■ INFORMATION PROVIDED
______________________________

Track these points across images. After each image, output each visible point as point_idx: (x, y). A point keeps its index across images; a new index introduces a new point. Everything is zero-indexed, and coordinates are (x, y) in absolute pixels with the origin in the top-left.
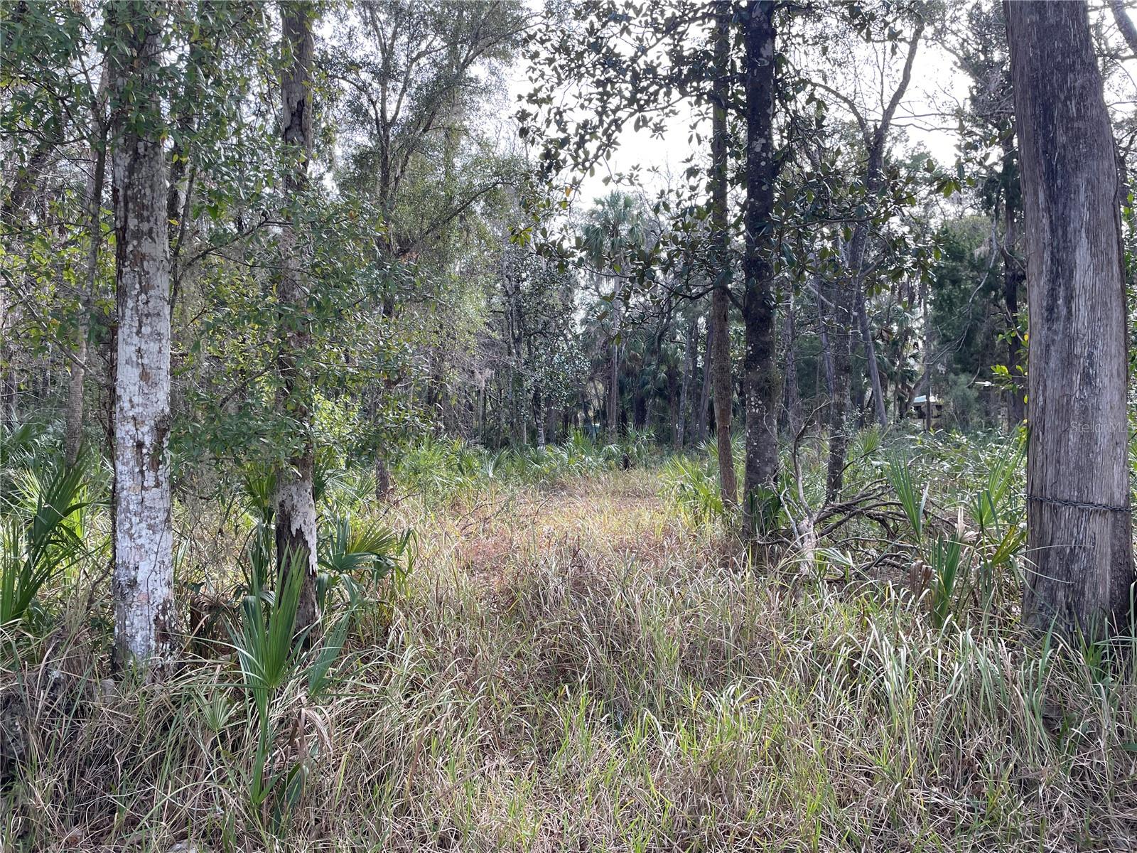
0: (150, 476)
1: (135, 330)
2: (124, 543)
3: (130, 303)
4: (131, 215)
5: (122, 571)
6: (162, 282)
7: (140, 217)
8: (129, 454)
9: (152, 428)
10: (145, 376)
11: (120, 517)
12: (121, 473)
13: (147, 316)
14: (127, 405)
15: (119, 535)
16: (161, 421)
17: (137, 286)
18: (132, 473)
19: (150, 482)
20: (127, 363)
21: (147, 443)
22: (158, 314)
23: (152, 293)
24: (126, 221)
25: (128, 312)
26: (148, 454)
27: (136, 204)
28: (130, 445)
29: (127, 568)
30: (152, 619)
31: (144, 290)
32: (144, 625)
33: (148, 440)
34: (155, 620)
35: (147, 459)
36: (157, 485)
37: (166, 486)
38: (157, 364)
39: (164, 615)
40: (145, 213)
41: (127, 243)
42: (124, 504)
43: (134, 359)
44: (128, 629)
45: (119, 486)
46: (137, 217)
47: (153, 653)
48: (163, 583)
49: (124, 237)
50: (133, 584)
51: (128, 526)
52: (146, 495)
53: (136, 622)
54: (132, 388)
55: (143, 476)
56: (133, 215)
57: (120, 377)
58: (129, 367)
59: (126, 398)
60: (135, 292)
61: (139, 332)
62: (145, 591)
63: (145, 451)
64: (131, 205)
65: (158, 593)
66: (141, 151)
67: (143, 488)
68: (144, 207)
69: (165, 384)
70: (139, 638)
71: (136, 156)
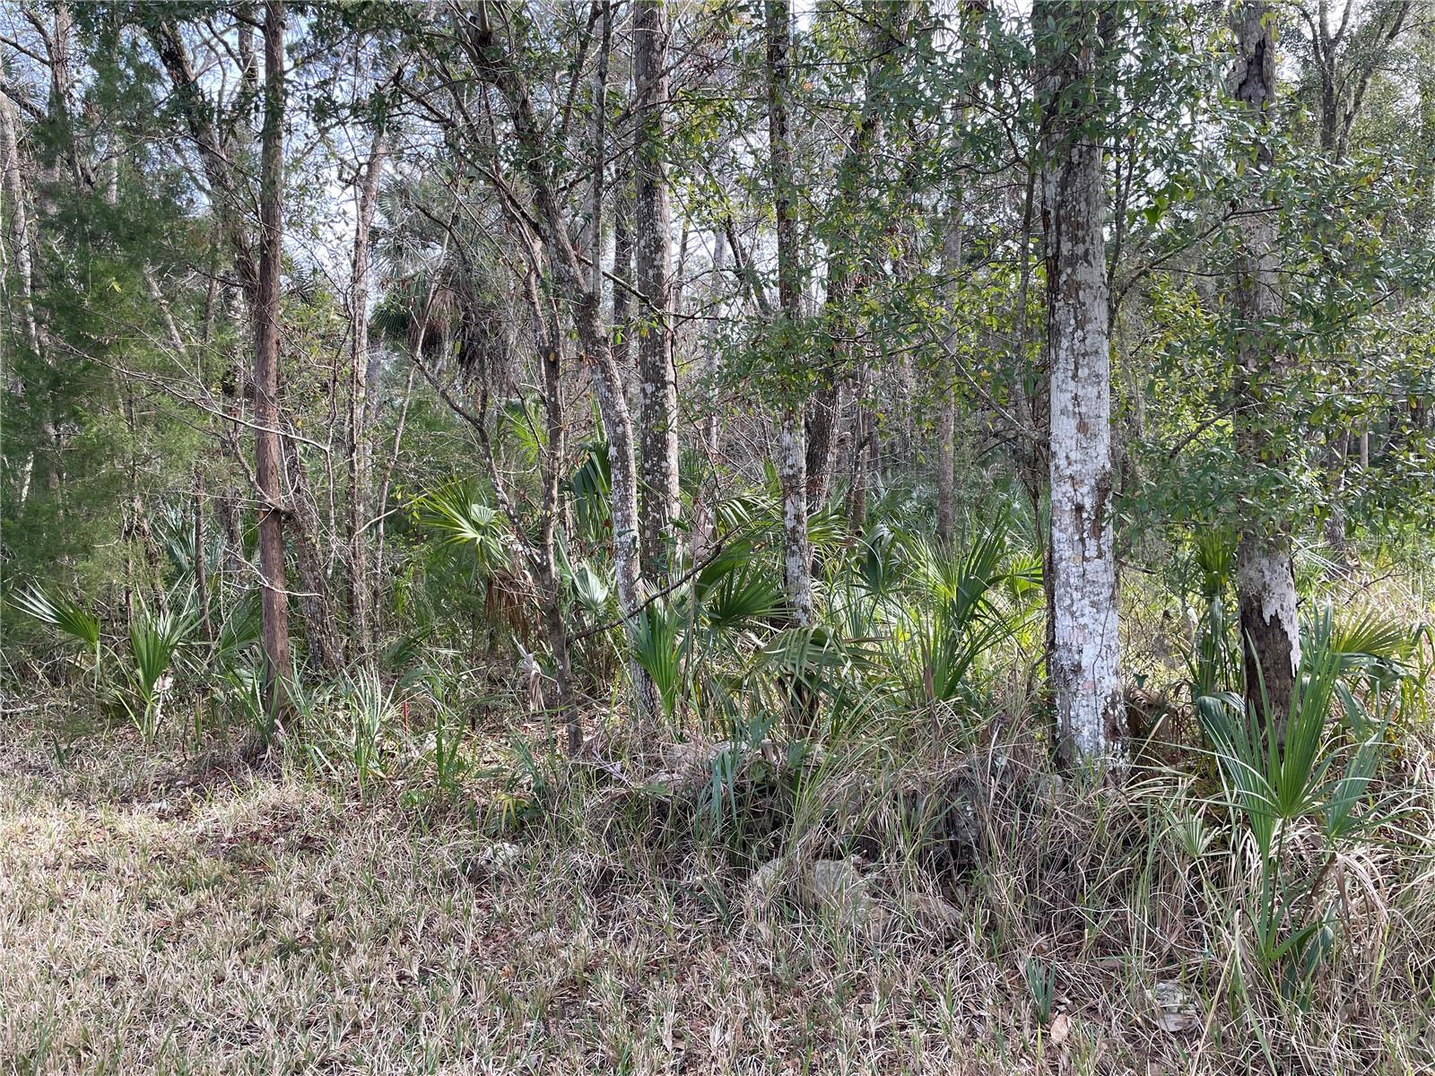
0: (1091, 544)
1: (1070, 374)
2: (1064, 622)
3: (1065, 343)
4: (1064, 238)
5: (1063, 653)
6: (1100, 312)
7: (1075, 240)
8: (1067, 519)
9: (1092, 487)
10: (1082, 427)
11: (1059, 592)
12: (1059, 541)
13: (1084, 355)
14: (1063, 463)
15: (1058, 612)
16: (1103, 480)
17: (1073, 322)
18: (1071, 541)
19: (1092, 552)
20: (1062, 413)
21: (1088, 506)
22: (1097, 352)
23: (1089, 327)
24: (1058, 247)
25: (1062, 354)
26: (1089, 519)
27: (1070, 224)
28: (1068, 508)
29: (1070, 651)
30: (1100, 711)
31: (1080, 325)
32: (1091, 718)
33: (1088, 503)
34: (1104, 714)
35: (1087, 525)
36: (1100, 556)
37: (1109, 556)
38: (1096, 412)
39: (1113, 709)
40: (1080, 233)
41: (1060, 273)
42: (1063, 577)
43: (1071, 408)
44: (1073, 721)
45: (1056, 556)
46: (1070, 240)
47: (1102, 753)
48: (1111, 671)
49: (1056, 266)
50: (1077, 669)
51: (1068, 602)
52: (1088, 566)
53: (1081, 712)
54: (1069, 442)
55: (1084, 545)
56: (1065, 239)
57: (1053, 430)
58: (1064, 418)
59: (1062, 455)
60: (1071, 329)
61: (1075, 377)
62: (1091, 679)
63: (1085, 515)
64: (1064, 227)
65: (1106, 683)
66: (1075, 159)
67: (1084, 559)
68: (1079, 226)
69: (1105, 436)
70: (1086, 733)
71: (1070, 167)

______________________________

■ ABOUT THIS TASK
Using the listing above, return word for word each line from the one that has "26: (148, 454)" through the one that has "70: (139, 638)", and no line outside that range.

■ YOUR RESPONSE
26: (148, 454)
27: (136, 204)
28: (130, 445)
29: (127, 568)
30: (152, 619)
31: (144, 290)
32: (144, 625)
33: (148, 440)
34: (155, 620)
35: (147, 459)
36: (157, 485)
37: (166, 486)
38: (157, 364)
39: (164, 615)
40: (145, 213)
41: (127, 243)
42: (124, 504)
43: (134, 359)
44: (128, 629)
45: (119, 486)
46: (137, 217)
47: (153, 653)
48: (163, 583)
49: (124, 237)
50: (133, 584)
51: (128, 526)
52: (146, 495)
53: (136, 622)
54: (132, 388)
55: (143, 476)
56: (133, 215)
57: (120, 377)
58: (129, 367)
59: (126, 398)
60: (135, 292)
61: (139, 332)
62: (145, 591)
63: (145, 451)
64: (131, 205)
65: (158, 593)
66: (141, 151)
67: (143, 488)
68: (144, 207)
69: (165, 384)
70: (139, 638)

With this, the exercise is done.